И последняя электричка, холодный зеленый циклоп, мчит в ночи – сквозь косо летящий снег, – освещая грядущую жизнь жарким и влажным глазом.
Томительны и неуверенны вечера, мерцают холодные сквозняки, дрожит свеча. Хрустящая корочка наста, запах пропеченного хлеба, висящая головой вниз незадачливая, но прекрасная кряква. Натюрморт с уткой. Жан Батист Шарден. Огонек мерцает в окне. Пес на цепи. Месяц играет мизер. Хозяйка угощает заезжего охотника. Ранним утром он выйдет с ружьем. И пойдет. Свистнет сотоварищей. Зальются лаем борзые. Выпадет снежок. Маслом по дубу. Охотники на снегу.
Будет пахнуть мокрой землей, навозом и лежалым сеном, прелым прошлогодним листом, мышиными норами, вязкими клейкими почками, проснувшимися на тонких и мокрых ветвях. Неслышно летит горькая паутина запахов. Туман. Свежие тонкие полоски снега на теплых ветках плодовых деревьев. По стволам катятся легкие волны грусти и нежности. Лед хрупок и красив.
Такая весна.
И никак не желают таять снежные холмы по обочинам дорог, у будок стрелочников, у опорных колон мостов и у портиков храмов. Кое-где намело до самого архитрава, не пробиться жрецу, не пройти туристу, не рассмотреть колонн, не реставрировать коринфскую капитель. Только ходить вокруг да около. Плакать и пить. Пить и петь. И плясать придуравошно с гиканьем и хлопаньем, с прибаутками и закличками! Призывать весну! Входить в нее, как в женское лоно, рывками, сцепив зубы, до отказа, насыщая это лоно сбивчивым синтаксисом, скверной пунктуацией, путаной рифмой и приблизительным смыслом. Весна все спишет!
Не тает снег у понтонов, в зарослях камыша и орешника, у заячьих и волчьих нор, в сизых намерзших за зиму буграх льда у плотины и в темных оврагах, глубоко разрезающих землю у самой реки. Звучит лед и гудит земля, как колокол, изумляя монахов и ювенильных пауков нотою «до» первой октавы. На холодных жаровнях тающих луж плавится ванильный виноград медленно кружащихся в небе сливочных облаков.
После жаркого, почти летнего дня на город Z и его предместья налетает северный ветер. Он хлещет хутора, поселки и стекла одиноких усадьб ледяными весенними струнами, гремит черепицей, выстуживает подъезды и дворы, придорожные закусочные, высокие, пустые, как храмы, рощи. Несет облака. Ветер кружит вокруг стогов сена, изъеденных за зиму козами, коровами, бесами. Бьется в зеркала глубоких прозрачных ручьев, в щели курятников, в стекла оранжерей. Рвет пленку с теплиц, заставляет собак сворачиваться в будках колечком, а кошек – прыгать на колени хозяевам.
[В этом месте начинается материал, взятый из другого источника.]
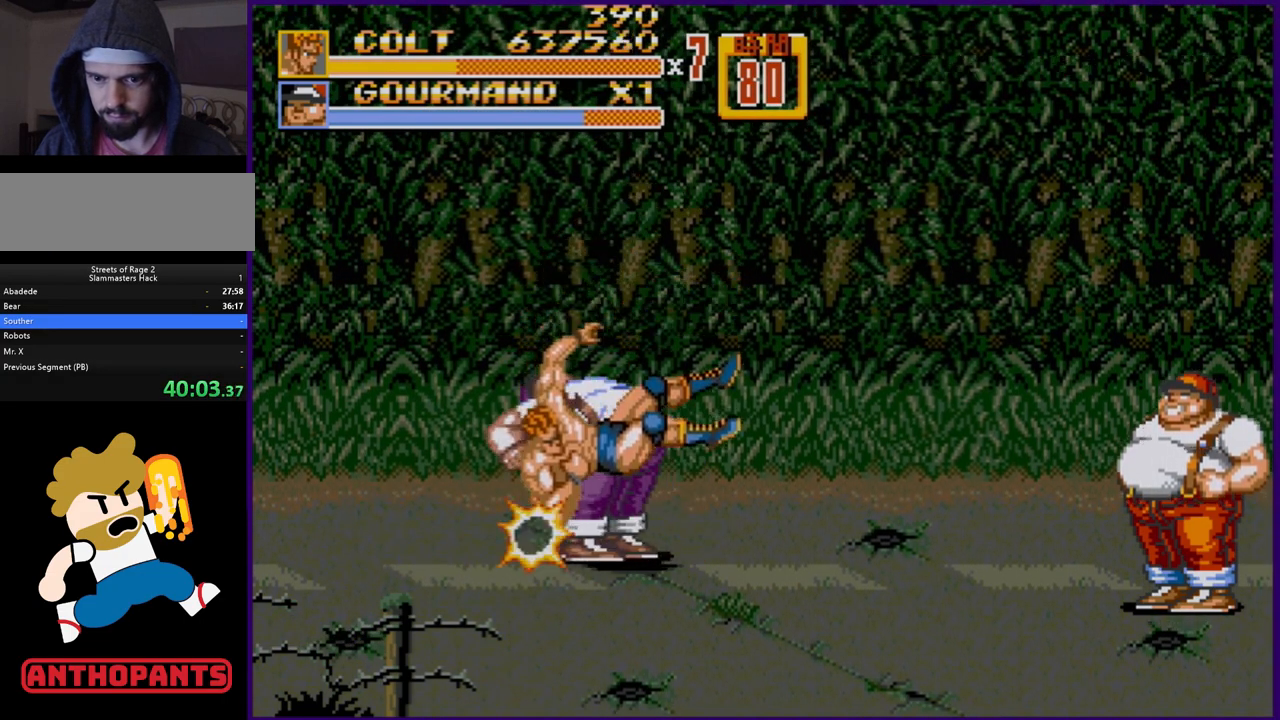
{"buttons": [], "events": [[133, "DPAD_RIGHT", "down"], [417, "B", "down"], [417, "DPAD_RIGHT", "up"], [450, "B", "up"]]}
Трещит флюгер, скрипит калитка, бьется мелочь в кружке у нищего, пытаясь взлететь. На косой деревяшке скрипит старое пугало, машет птицам, просится ввысь. Наступает ночь. Хуторские дети, дальнобойщики, офицеры и сержанты дорожной полиции, проститутки и люди, не имеющие где главу приклонить, торопящиеся домой горожане и спешащие из города фермеры – все находят место, приуготовленное для них. Наполняются мотели и бары, подвалы строящихся домов и гулкие тоннели городских теплотрасс, гостиницы и морги, автобусы, троллейбусы, подземные переходы, вагоны метро.
И последняя электричка, холодный зеленый циклоп, мчит в ночи – сквозь косо летящий снег, – освещая грядущую жизнь жарким и влажным глазом.
Часть 1
Мраморный утенок
Сотворенному уму никогда не избыть тайн непостижимых.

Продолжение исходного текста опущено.